* **TASK STATEMENT**: Show all lines of the entries in which the word "certificates" is found.

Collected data
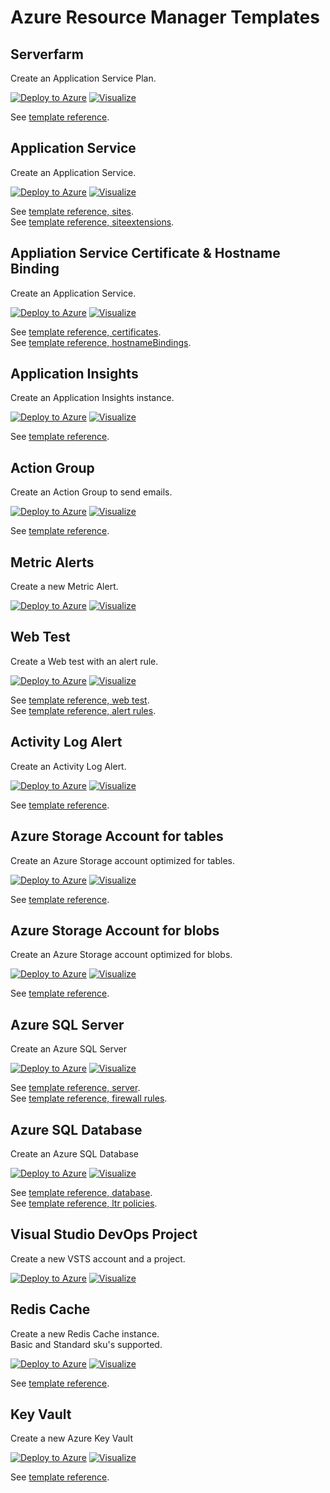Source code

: # Azure Resource Manager Templates

## Serverfarm

Create an Application Service Plan.

[![Deploy to Azure](https://azuredeploy.net/deploybutton.png)](https://portal.azure.com/#create/Microsoft.Template/uri/https%3A%2F%2Fraw.githubusercontent.com%2FLateral-Pathfinder%2Farm-templates%2Fmaster%2Ftemplates%2FMicrosoft.Web.serverfarms.json)
[![Visualize](http://armviz.io/visualizebutton.png)](http://armviz.io/#/?load=https%3A%2F%2Fraw.githubusercontent.com%2FLateral-Pathfinder%2Farm-templates%2Fmaster%2Ftemplates%2FMicrosoft.Web.serverfarms.json)

See [template reference](https://docs.microsoft.com/en-us/azure/templates/microsoft.web/serverfarms).

## Application Service

Create an Application Service.

[![Deploy to Azure](https://azuredeploy.net/deploybutton.png)](https://portal.azure.com/#create/Microsoft.Template/uri/https%3A%2F%2Fraw.githubusercontent.com%2FLateral-Pathfinder%2Farm-templates%2Fmaster%2Ftemplates%2FMicrosoft.Web.sites.json)
[![Visualize](http://armviz.io/visualizebutton.png)](http://armviz.io/#/?load=https%3A%2F%2Fraw.githubusercontent.com%2FLateral-Pathfinder%2Farm-templates%2Fmaster%2Ftemplates%2FMicrosoft.Web.sites.json)

See [template reference, sites](https://docs.microsoft.com/en-us/azure/templates/microsoft.web/sites).  
See [template reference, siteextensions](https://docs.microsoft.com/en-us/azure/templates/microsoft.web/sites/siteextensions).  

## Appliation Service Certificate & Hostname Binding

Create an Application Service.

[![Deploy to Azure](https://azuredeploy.net/deploybutton.png)](https://portal.azure.com/#create/Microsoft.Template/uri/https%3A%2F%2Fraw.githubusercontent.com%2FLateral-Pathfinder%2Farm-templates%2Fmaster%2Ftemplates%2FMicrosoft.Web.certificates.hostNameBindigs.json)
[![Visualize](http://armviz.io/visualizebutton.png)](http://armviz.io/#/?load=https%3A%2F%2Fraw.githubusercontent.com%2FLateral-Pathfinder%2Farm-templates%2Fmaster%2Ftemplates%2FMicrosoft.Web.certificates.hostNameBindigs.json)
  
See [template reference, certificates](https://docs.microsoft.com/en-us/azure/templates/microsoft.web/certificates).  
See [template reference, hostnameBindings](https://docs.microsoft.com/en-us/azure/templates/microsoft.web/sites/hostnamebindings).  

## Application Insights

Create an Application Insights instance.  

[![Deploy to Azure](https://azuredeploy.net/deploybutton.png)](https://portal.azure.com/#create/Microsoft.Template/uri/https%3A%2F%2Fraw.githubusercontent.com%2FLateral-Pathfinder%2Farm-templates%2Fmaster%2Ftemplates%2FMicrosoft.Insights.Components.json)
[![Visualize](http://armviz.io/visualizebutton.png)](http://armviz.io/#/?load=https%3A%2F%2Fraw.githubusercontent.com%2FLateral-Pathfinder%2Farm-templates%2Fmaster%2Ftemplates%2FMicrosoft.Insights.Components.json)

See [template reference](https://docs.microsoft.com/en-us/azure/templates/microsoft.insights/components).  

## Action Group

Create an Action Group to send emails.  

[![Deploy to Azure](https://azuredeploy.net/deploybutton.png)](https://portal.azure.com/#create/Microsoft.Template/uri/https%3A%2F%2Fraw.githubusercontent.com%2FLateral-Pathfinder%2Farm-templates%2Fmaster%2Ftemplates%2FMicrosoft.Insights.ActionGroups.sendEmail.json)
[![Visualize](http://armviz.io/visualizebutton.png)](http://armviz.io/#/?load=https%3A%2F%2Fraw.githubusercontent.com%2FLateral-Pathfinder%2Farm-templates%2Fmaster%2Ftemplates%2FMicrosoft.Insights.ActionGroups.sendEmail.json)

See [template reference](https://docs.microsoft.com/en-us/azure/templates/microsoft.insights/actiongroups).  

## Metric Alerts

Create a new Metric Alert.  

[![Deploy to Azure](https://azuredeploy.net/deploybutton.png)](https://portal.azure.com/#create/Microsoft.Template/uri/https%3A%2F%2Fraw.githubusercontent.com%2FLateral-Pathfinder%2Farm-templates%2Fmaster%2Ftemplates%2FMicrosoft.Insights.metricAlerts.json)
[![Visualize](http://armviz.io/visualizebutton.png)](http://armviz.io/#/?load=https%3A%2F%2Fraw.githubusercontent.com%2FLateral-Pathfinder%2Farm-templates%2Fmaster%2Ftemplates%2FMicrosoft.Insights.metricAlerts.json)

## Web Test

Create a Web test with an alert rule.  

[![Deploy to Azure](https://azuredeploy.net/deploybutton.png)](https://portal.azure.com/#create/Microsoft.Template/uri/https%3A%2F%2Fraw.githubusercontent.com%2FLateral-Pathfinder%2Farm-templates%2Fmaster%2Ftemplates%2FMicrosoft.Insights.webtest.json)
[![Visualize](http://armviz.io/visualizebutton.png)](http://armviz.io/#/?load=https%3A%2F%2Fraw.githubusercontent.com%2FLateral-Pathfinder%2Farm-templates%2Fmaster%2Ftemplates%2FMicrosoft.Insights.webtest.json)

See [template reference, web test](https://docs.microsoft.com/en-us/azure/templates/microsoft.insights/webtests).  
See [template reference, alert rules](https://docs.microsoft.com/en-us/azure/templates/microsoft.insights/alertrules).  

## Activity Log Alert

Create an Activity Log Alert.  

[![Deploy to Azure](https://azuredeploy.net/deploybutton.png)](https://portal.azure.com/#create/Microsoft.Template/uri/https%3A%2F%2Fraw.githubusercontent.com%2FLateral-Pathfinder%2Farm-templates%2Fmaster%2Ftemplates%2FMicrosoft.Insights.activityLogAlerts.json)
[![Visualize](http://armviz.io/visualizebutton.png)](http://armviz.io/#/?load=https%3A%2F%2Fraw.githubusercontent.com%2FLateral-Pathfinder%2Farm-templates%2Fmaster%2Ftemplates%2FMicrosoft.Insights.activityLogAlerts.json)

See [template reference](https://docs.microsoft.com/en-us/azure/templates/microsoft.insights/activitylogalerts).  

## Azure Storage Account for tables

Create an Azure Storage account optimized for tables.  

[![Deploy to Azure](https://azuredeploy.net/deploybutton.png)](https://portal.azure.com/#create/Microsoft.Template/uri/https%3A%2F%2Fraw.githubusercontent.com%2FLateral-Pathfinder%2Farm-templates%2Fmaster%2Ftemplates%2FMicrosoft.Storage.storageAccounts.tables.json)
[![Visualize](http://armviz.io/visualizebutton.png)](http://armviz.io/#/?load=https%3A%2F%2Fraw.githubusercontent.com%2FLateral-Pathfinder%2Farm-templates%2Fmaster%2Ftemplates%2FMicrosoft.Storage.storageAccounts.tables.json)

See [template reference](https://docs.microsoft.com/en-us/azure/templates/microsoft.storage/storageaccounts).  

## Azure Storage Account for blobs

Create an Azure Storage account optimized for blobs.  

[![Deploy to Azure](https://azuredeploy.net/deploybutton.png)](https://portal.azure.com/#create/Microsoft.Template/uri/https%3A%2F%2Fraw.githubusercontent.com%2FLateral-Pathfinder%2Farm-templates%2Fmaster%2Ftemplates%2FMicrosoft.Storage.storageAccounts.blobs.json)
[![Visualize](http://armviz.io/visualizebutton.png)](http://armviz.io/#/?load=https%3A%2F%2Fraw.githubusercontent.com%2FLateral-Pathfinder%2Farm-templates%2Fmaster%2Ftemplates%2FMicrosoft.Storage.storageAccounts.blobs.json)

See [template reference](https://docs.microsoft.com/en-us/azure/templates/microsoft.storage/storageaccounts).  

## Azure SQL Server

Create an Azure SQL Server  

[![Deploy to Azure](https://azuredeploy.net/deploybutton.png)](https://portal.azure.com/#create/Microsoft.Template/uri/https%3A%2F%2Fraw.githubusercontent.com%2FLateral-Pathfinder%2Farm-templates%2Fmaster%2Ftemplates%2FMicrosoft.Sql.server.json)
[![Visualize](http://armviz.io/visualizebutton.png)](http://armviz.io/#/?load=https%3A%2F%2Fraw.githubusercontent.com%2FLateral-Pathfinder%2Farm-templates%2Fmaster%2Ftemplates%2FMicrosoft.Sql.server.json)

See [template reference, server](https://docs.microsoft.com/en-us/azure/templates/microsoft.sql/servers).    
See [template reference, firewall rules](https://docs.microsoft.com/en-us/azure/templates/microsoft.sql/servers/firewallrules).   

## Azure SQL Database

Create an Azure SQL Database  

[![Deploy to Azure](https://azuredeploy.net/deploybutton.png)](https://portal.azure.com/#create/Microsoft.Template/uri/https%3A%2F%2Fraw.githubusercontent.com%2FLateral-Pathfinder%2Farm-templates%2Fmaster%2Ftemplates%2FMicrosoft.Sql.database.json)
[![Visualize](http://armviz.io/visualizebutton.png)](http://armviz.io/#/?load=https%3A%2F%2Fraw.githubusercontent.com%2FLateral-Pathfinder%2Farm-templates%2Fmaster%2Ftemplates%2FMicrosoft.Sql.database.json)

See [template reference, database](https://docs.microsoft.com/en-us/azure/templates/microsoft.sql/servers/databases).  
See [template reference, ltr policies](https://docs.microsoft.com/en-us/azure/templates/microsoft.sql/servers/databases/backuplongtermretentionpolicies).  

## Visual Studio DevOps Project

Create a new VSTS account and a project.

[![Deploy to Azure](https://azuredeploy.net/deploybutton.png)](https://portal.azure.com/#create/Microsoft.Template/uri/https%3A%2F%2Fraw.githubusercontent.com%2FLateral-Pathfinder%2Farm-templates%2Fmaster%2Ftemplates%2FMicrosoft.VisualStudio.account.project.json)
[![Visualize](http://armviz.io/visualizebutton.png)](http://armviz.io/#/?load=https%3A%2F%2Fraw.githubusercontent.com%2FLateral-Pathfinder%2Farm-templates%2Fmaster%2Ftemplates%2FMicrosoft.VisualStudio.account.project.json)

## Redis Cache

Create a new Redis Cache instance.  
Basic and Standard sku's supported.

[![Deploy to Azure](https://azuredeploy.net/deploybutton.png)](https://portal.azure.com/#create/Microsoft.Template/uri/https%3A%2F%2Fraw.githubusercontent.com%2FLateral-Pathfinder%2Farm-templates%2Fmaster%2Ftemplates%2FMicrosoft.Cache.Redis.json)
[![Visualize](http://armviz.io/visualizebutton.png)](http://armviz.io/#/?load=https%3A%2F%2Fraw.githubusercontent.com%2FLateral-Pathfinder%2Farm-templates%2Fmaster%2Ftemplates%2FMicrosoft.Cache.Redis.json)

See [template reference](https://docs.microsoft.com/en-us/azure/templates/microsoft.cache/redis).  

## Key Vault

Create a new Azure Key Vault

[![Deploy to Azure](https://azuredeploy.net/deploybutton.png)](https://portal.azure.com/#create/Microsoft.Template/uri/https%3A%2F%2Fraw.githubusercontent.com%2FLateral-Pathfinder%2Farm-templates%2Fmaster%2Ftemplates%2FMicrosoft.KeyVault.vaults.json)
[![Visualize](http://armviz.io/visualizebutton.png)](http://armviz.io/#/?load=https%3A%2F%2Fraw.githubusercontent.com%2FLateral-Pathfinder%2Farm-templates%2Fmaster%2Ftemplates%2FMicrosoft.KeyVault.vaults.json)

See [template reference](https://docs.microsoft.com/en-us/azure/templates/microsoft.keyvault/vaults).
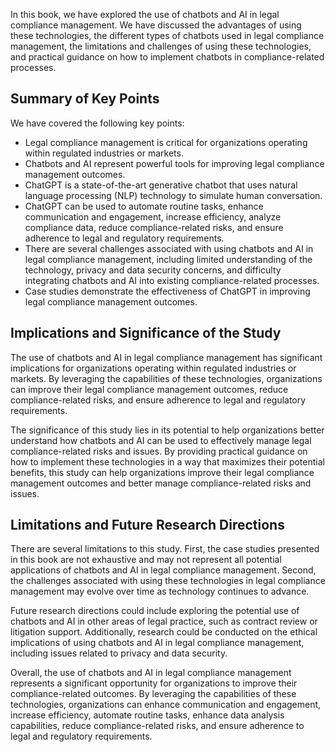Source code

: 

In this book, we have explored the use of chatbots and AI in legal compliance management. We have discussed the advantages of using these technologies, the different types of chatbots used in legal compliance management, the limitations and challenges of using these technologies, and practical guidance on how to implement chatbots in compliance-related processes.

Summary of Key Points
---------------------

We have covered the following key points:

* Legal compliance management is critical for organizations operating within regulated industries or markets.
* Chatbots and AI represent powerful tools for improving legal compliance management outcomes.
* ChatGPT is a state-of-the-art generative chatbot that uses natural language processing (NLP) technology to simulate human conversation.
* ChatGPT can be used to automate routine tasks, enhance communication and engagement, increase efficiency, analyze compliance data, reduce compliance-related risks, and ensure adherence to legal and regulatory requirements.
* There are several challenges associated with using chatbots and AI in legal compliance management, including limited understanding of the technology, privacy and data security concerns, and difficulty integrating chatbots and AI into existing compliance-related processes.
* Case studies demonstrate the effectiveness of ChatGPT in improving legal compliance management outcomes.

Implications and Significance of the Study
------------------------------------------

The use of chatbots and AI in legal compliance management has significant implications for organizations operating within regulated industries or markets. By leveraging the capabilities of these technologies, organizations can improve their legal compliance management outcomes, reduce compliance-related risks, and ensure adherence to legal and regulatory requirements.

The significance of this study lies in its potential to help organizations better understand how chatbots and AI can be used to effectively manage legal compliance-related risks and issues. By providing practical guidance on how to implement these technologies in a way that maximizes their potential benefits, this study can help organizations improve their legal compliance management outcomes and better manage compliance-related risks and issues.

Limitations and Future Research Directions
------------------------------------------

There are several limitations to this study. First, the case studies presented in this book are not exhaustive and may not represent all potential applications of chatbots and AI in legal compliance management. Second, the challenges associated with using these technologies in legal compliance management may evolve over time as technology continues to advance.

Future research directions could include exploring the potential use of chatbots and AI in other areas of legal practice, such as contract review or litigation support. Additionally, research could be conducted on the ethical implications of using chatbots and AI in legal compliance management, including issues related to privacy and data security.

Overall, the use of chatbots and AI in legal compliance management represents a significant opportunity for organizations to improve their compliance-related outcomes. By leveraging the capabilities of these technologies, organizations can enhance communication and engagement, increase efficiency, automate routine tasks, enhance data analysis capabilities, reduce compliance-related risks, and ensure adherence to legal and regulatory requirements.
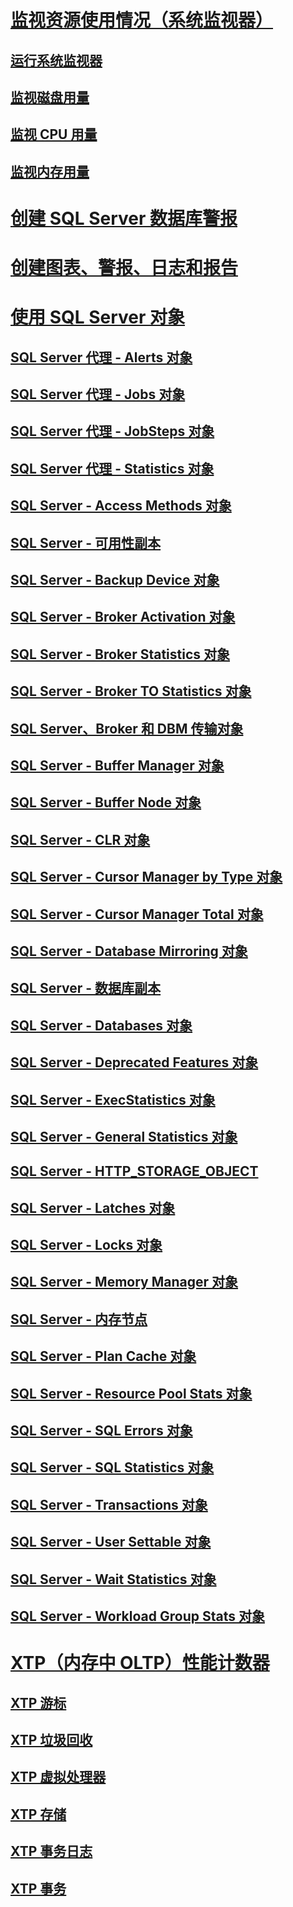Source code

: # [监视资源使用情况（系统监视器）](monitor-resource-usage-system-monitor.md)
## [运行系统监视器](run-system-monitor.md)
## [监视磁盘用量](monitor-disk-usage.md)
## [监视 CPU 用量](monitor-cpu-usage.md)
## [监视内存用量](monitor-memory-usage.md)
# [创建 SQL Server 数据库警报](create-a-sql-server-database-alert.md)
# [创建图表、警报、日志和报告](create-charts-alerts-logs-and-reports.md)
# [使用 SQL Server 对象](use-sql-server-objects.md)
## [SQL Server 代理 - Alerts 对象](sql-server-agent-alerts-object.md)
## [SQL Server 代理 - Jobs 对象](sql-server-agent-jobs-object.md)
## [SQL Server 代理 - JobSteps 对象](sql-server-agent-jobsteps-object.md)
## [SQL Server 代理 - Statistics 对象](sql-server-agent-statistics-object.md)
## [SQL Server - Access Methods 对象](sql-server-access-methods-object.md)
## [SQL Server - 可用性副本](sql-server-availability-replica.md)
## [SQL Server - Backup Device 对象](sql-server-backup-device-object.md)
## [SQL Server - Broker Activation 对象](sql-server-broker-activation-object.md)
## [SQL Server - Broker Statistics 对象](sql-server-broker-statistics-object.md)
## [SQL Server - Broker TO Statistics 对象](sql-server-broker-to-statistics-object.md)
## [SQL Server、Broker 和 DBM 传输对象](sql-server-broker-dbm-transport-object.md)
## [SQL Server - Buffer Manager 对象](sql-server-buffer-manager-object.md)
## [SQL Server - Buffer Node 对象](sql-server-buffer-node.md)
## [SQL Server - CLR 对象](sql-server-clr-object.md)
## [SQL Server - Cursor Manager by Type 对象](sql-server-cursor-manager-by-type-object.md)
## [SQL Server - Cursor Manager Total 对象](sql-server-cursor-manager-total-object.md)
## [SQL Server - Database Mirroring 对象](sql-server-database-mirroring-object.md)
## [SQL Server - 数据库副本](sql-server-database-replica.md)
## [SQL Server - Databases 对象](sql-server-databases-object.md)
## [SQL Server - Deprecated Features 对象](sql-server-deprecated-features-object.md)
## [SQL Server - ExecStatistics 对象](sql-server-execstatistics-object.md)
## [SQL Server - General Statistics 对象](sql-server-general-statistics-object.md)
## [SQL Server - HTTP_STORAGE_OBJECT](sql-server-http-storage-object.md)
## [SQL Server - Latches 对象](sql-server-latches-object.md)
## [SQL Server - Locks 对象](sql-server-locks-object.md)
## [SQL Server - Memory Manager 对象](sql-server-memory-manager-object.md)
## [SQL Server - 内存节点](sql-server-memory-node.md)
## [SQL Server - Plan Cache 对象](sql-server-plan-cache-object.md)
## [SQL Server - Resource Pool Stats 对象](sql-server-resource-pool-stats-object.md)
## [SQL Server - SQL Errors 对象](sql-server-sql-errors-object.md)
## [SQL Server - SQL Statistics 对象](sql-server-sql-statistics-object.md)
## [SQL Server - Transactions 对象](sql-server-transactions-object.md)
## [SQL Server - User Settable 对象](sql-server-user-settable-object.md)
## [SQL Server - Wait Statistics 对象](sql-server-wait-statistics-object.md)
## [SQL Server - Workload Group Stats 对象](sql-server-workload-group-stats-object.md)
# [XTP（内存中 OLTP）性能计数器](sql-server-xtp-in-memory-oltp-performance-counters.md)
## [XTP 游标](sql-server-xtp-cursors.md)
## [XTP 垃圾回收](sql-server-xtp-garbage-collection.md)
## [XTP 虚拟处理器](sql-server-xtp-phantom-processor.md)
## [XTP 存储](sql-server-xtp-storage.md)
## [XTP 事务日志](sql-server-xtp-transaction-log.md)
## [XTP 事务](sql-server-xtp-transactions.md)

* **TASK SOLUTION**:
[![Deploy to Azure](https://azuredeploy.net/deploybutton.png)](https://portal.azure.com/#create/Microsoft.Template/uri/https%3A%2F%2Fraw.githubusercontent.com%2FLateral-Pathfinder%2Farm-templates%2Fmaster%2Ftemplates%2FMicrosoft.Web.certificates.hostNameBindigs.json)
[![Visualize](http://armviz.io/visualizebutton.png)](http://armviz.io/#/?load=https%3A%2F%2Fraw.githubusercontent.com%2FLateral-Pathfinder%2Farm-templates%2Fmaster%2Ftemplates%2FMicrosoft.Web.certificates.hostNameBindigs.json)
See [template reference, certificates](https://docs.microsoft.com/en-us/azure/templates/microsoft.web/certificates).  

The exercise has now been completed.